Page layout parsing data:
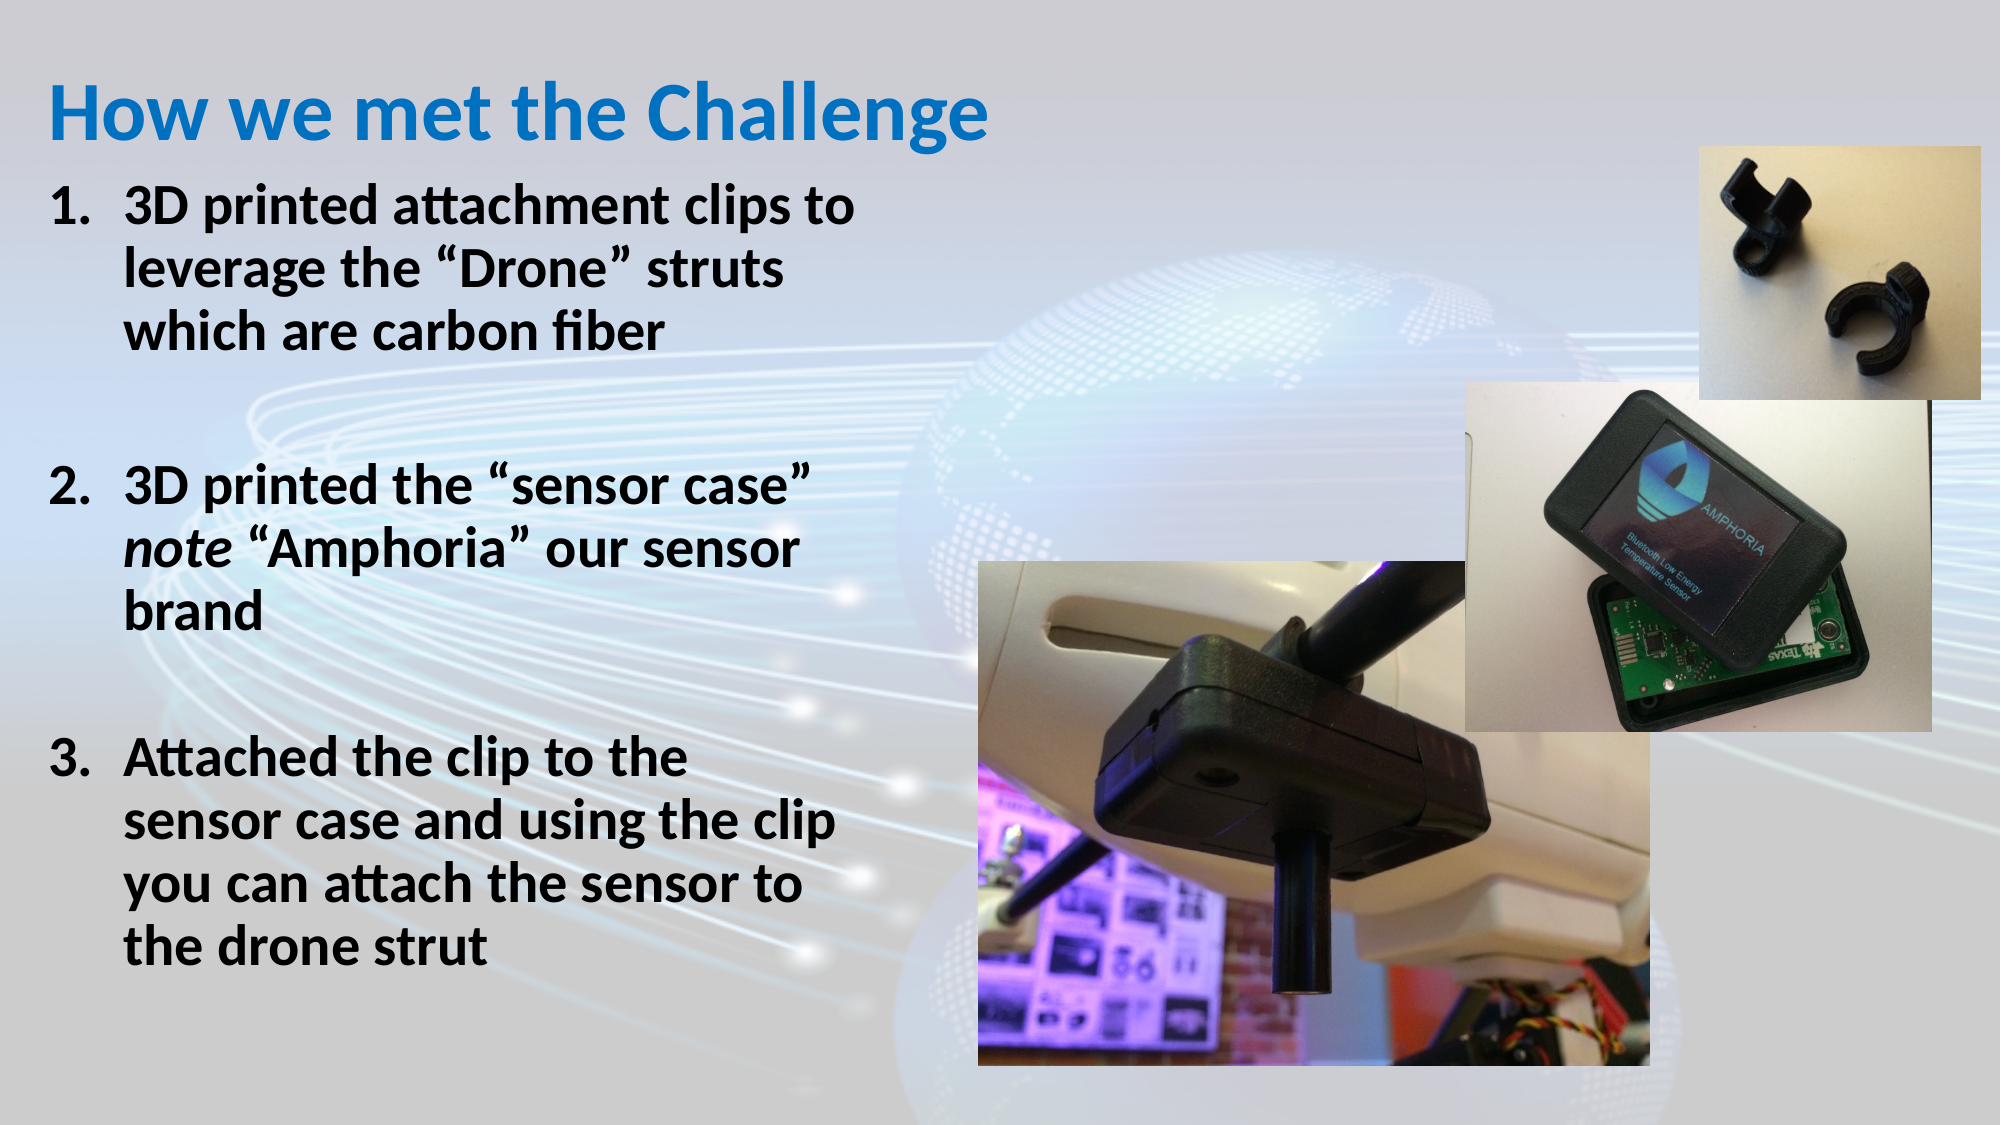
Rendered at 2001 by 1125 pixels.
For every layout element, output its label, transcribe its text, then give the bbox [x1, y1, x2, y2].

list 3D printed attachment clips to leverage the “Drone” struts which are carbon fiber 3D printed the “sensor case” note “Amphoria” our sensor brand Attached the clip to the sensor case and using the clip you can attach the sensor to the drone strut [33, 166, 873, 869]
picture [978, 146, 1981, 1066]
title How we met the Challenge [33, 59, 1962, 167]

*EXERCISE INSTRUCTIONS*. Every entry should be returned exactly as written, minus the pictures.

*ANSWER*.
Rendered at 2001 by 1125 pixels.
For every layout element, output its label, transcribe its text, then give the bbox [x1, y1, x2, y2].

list 3D printed attachment clips to leverage the “Drone” struts which are carbon fiber 3D printed the “sensor case” note “Amphoria” our sensor brand Attached the clip to the sensor case and using the clip you can attach the sensor to the drone strut [33, 166, 873, 869]
picture [978, 146, 1981, 1066]
title How we met the Challenge [33, 59, 1962, 167]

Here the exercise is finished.